Вчера подумал: А ведь я еще нынче Пушкина не читал! Взял. Тот самый том без обложки. Короче, все как-то на свои места стало, загадочный человек. Что-то такое, что всю жизнь идет рядом, параллельным курсом.
Ночью Алтуса я не выгнал, он приболел было. И вдруг ближе к утру слышу грохочет, вскакивая, соображаю, что это не медведь ломится, а та самая норка, которая уже хряпала моих кобыл на лабазке. Сташшыла шкуру Петьки, бросила и скрылась в круглой дырке у ручья! Я поставил капканчик. Все силы идут на попытки стихи написать.
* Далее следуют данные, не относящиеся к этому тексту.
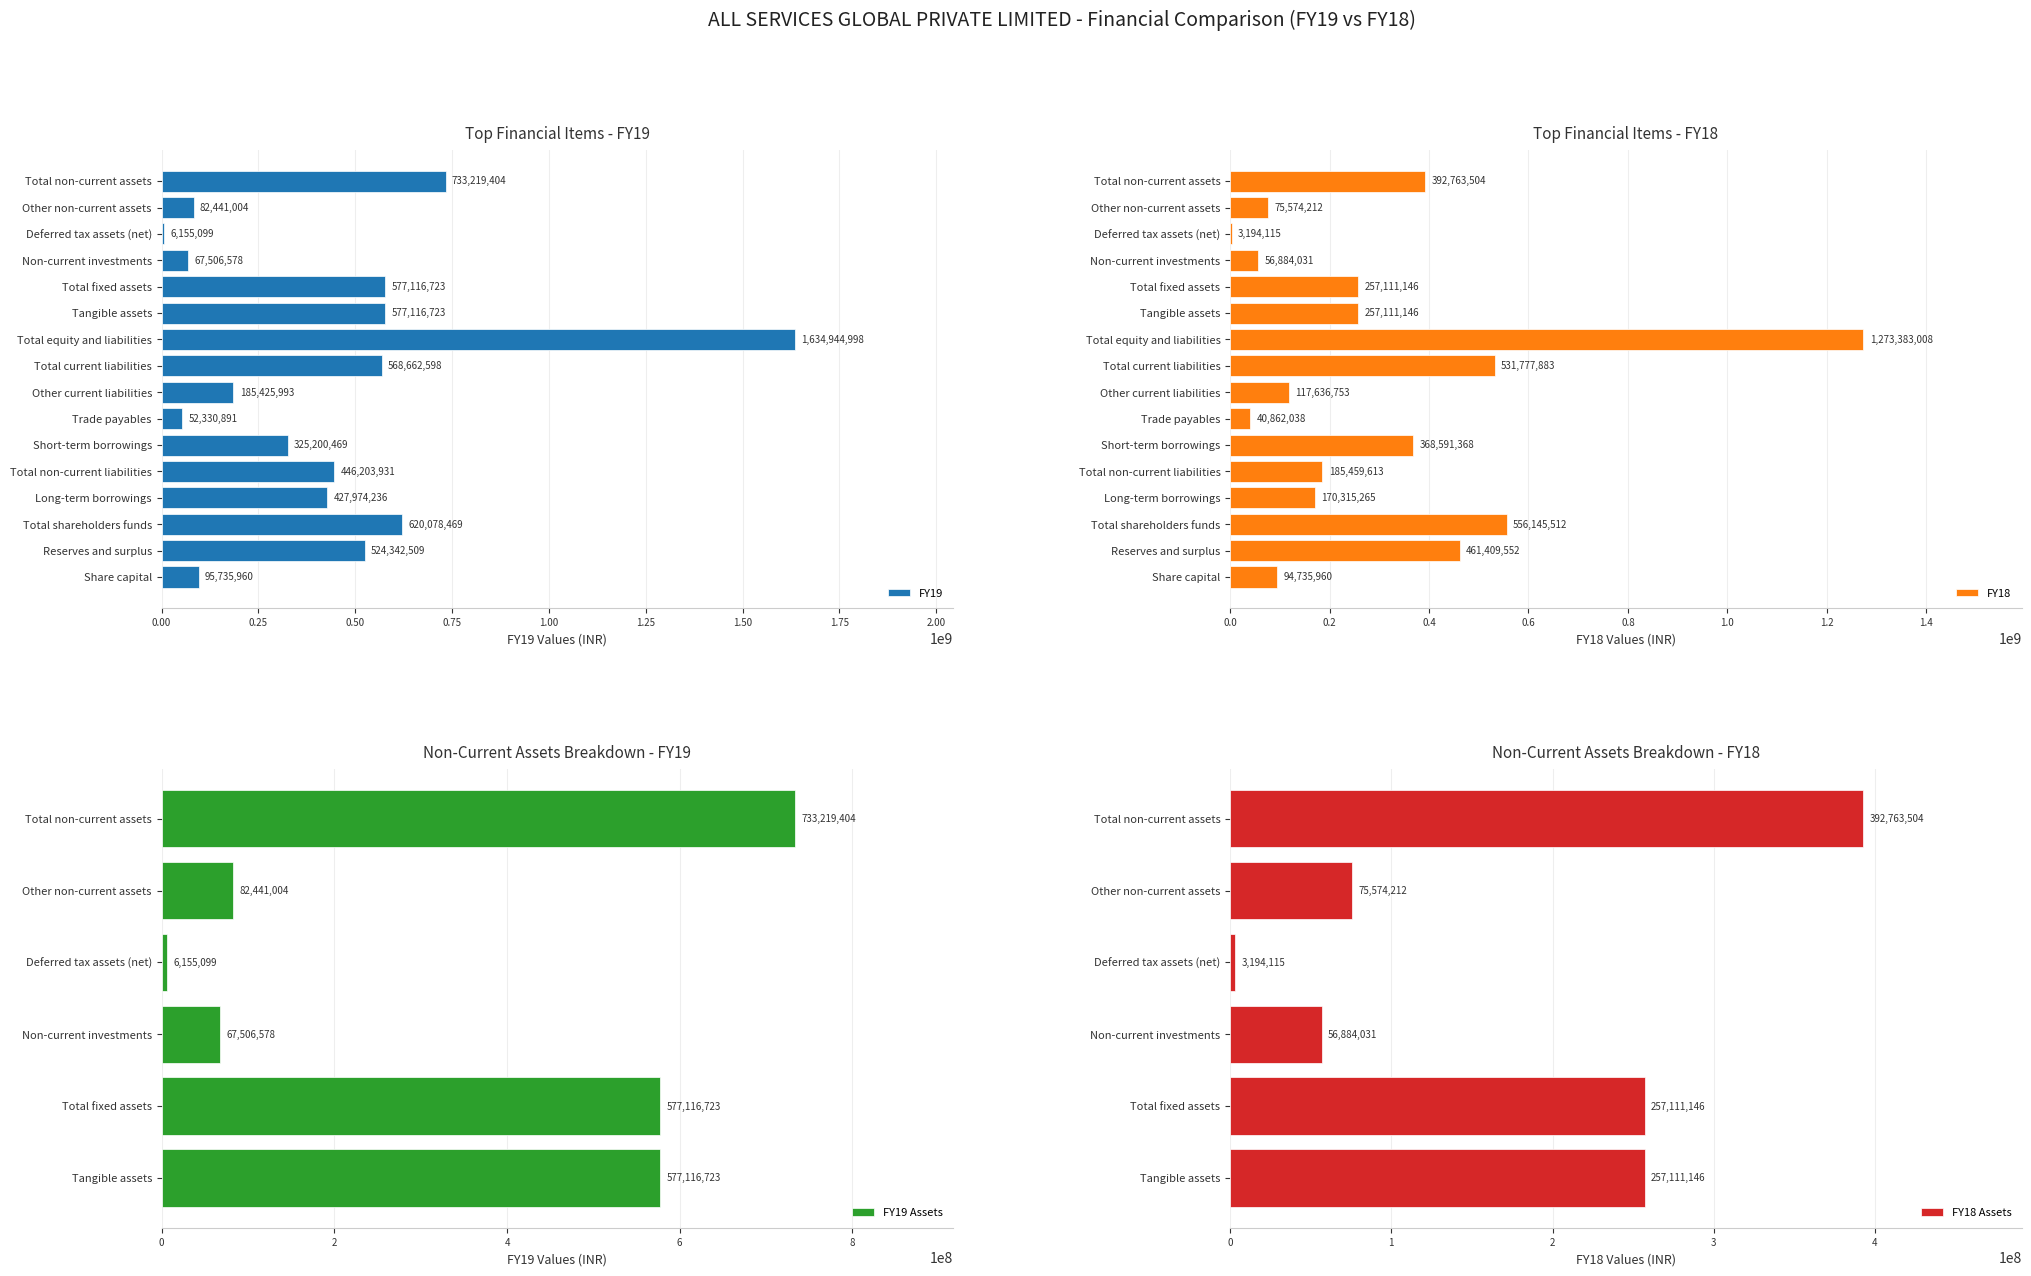

What is the sum of the FY19 values at Other current liabilities and Deferred tax assets (net)?

191581092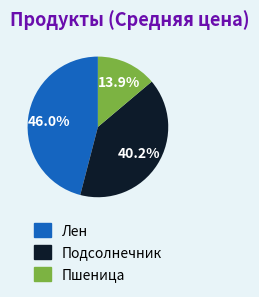

What is the largest slice in the pie chart?

Лен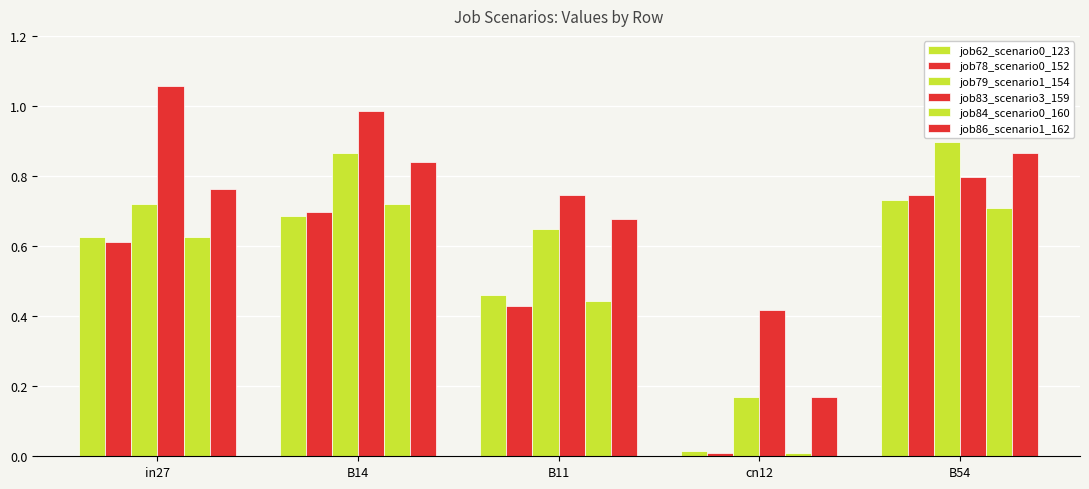

How many bars are there in total?

30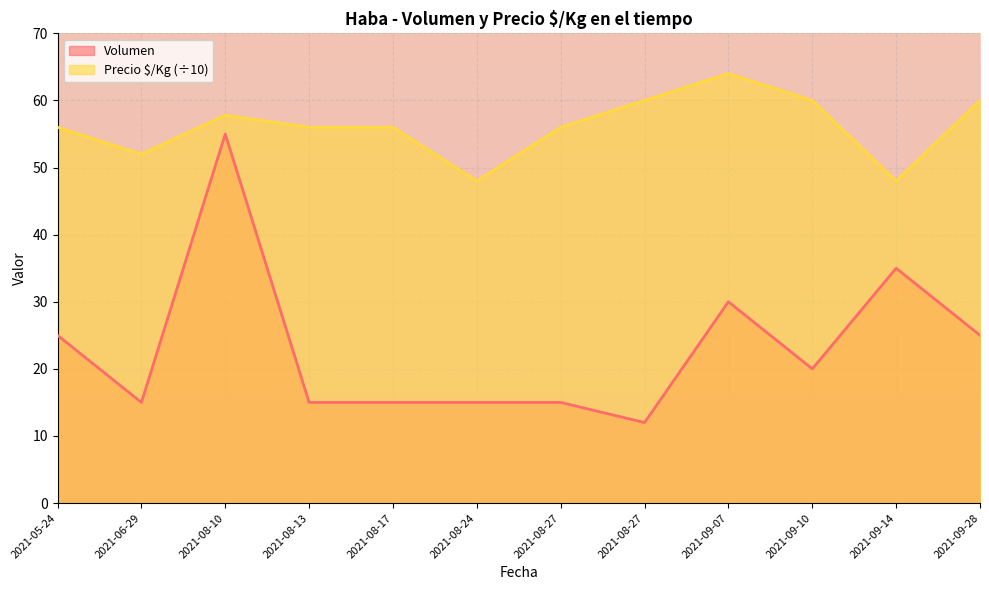

What is the sum of the Precio $/Kg values at 2021-09-07 and 2021-08-24?

112.0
6 нбр. Снова вопрос про охоту, в чем же ее… что? (не прелесть – эстетское словцо) а… что-то другое. Понял, короче. Может быть, в сделанном человеком среди дикой природы. Избушка кажется дворцом, так нужно жить круглый год. На Ручьях стены ошкуреные и желтые, от этого и свет тот самый «янтарный». Две лампы, стол с банками, кружками и бумажками, рация, приемник, ножи, спички. Окно, затянутое полиэтиленом обмерзает к утру, лед на раме по подоконнику.
Ходил вчера искать Алтуса, гнал его след в сторону Острова, пришел туда, разминулись, он ушел Т. сюда. Переночевал я там сегодня, сюда пришел, попала тут у избушки норка, что меня грабила.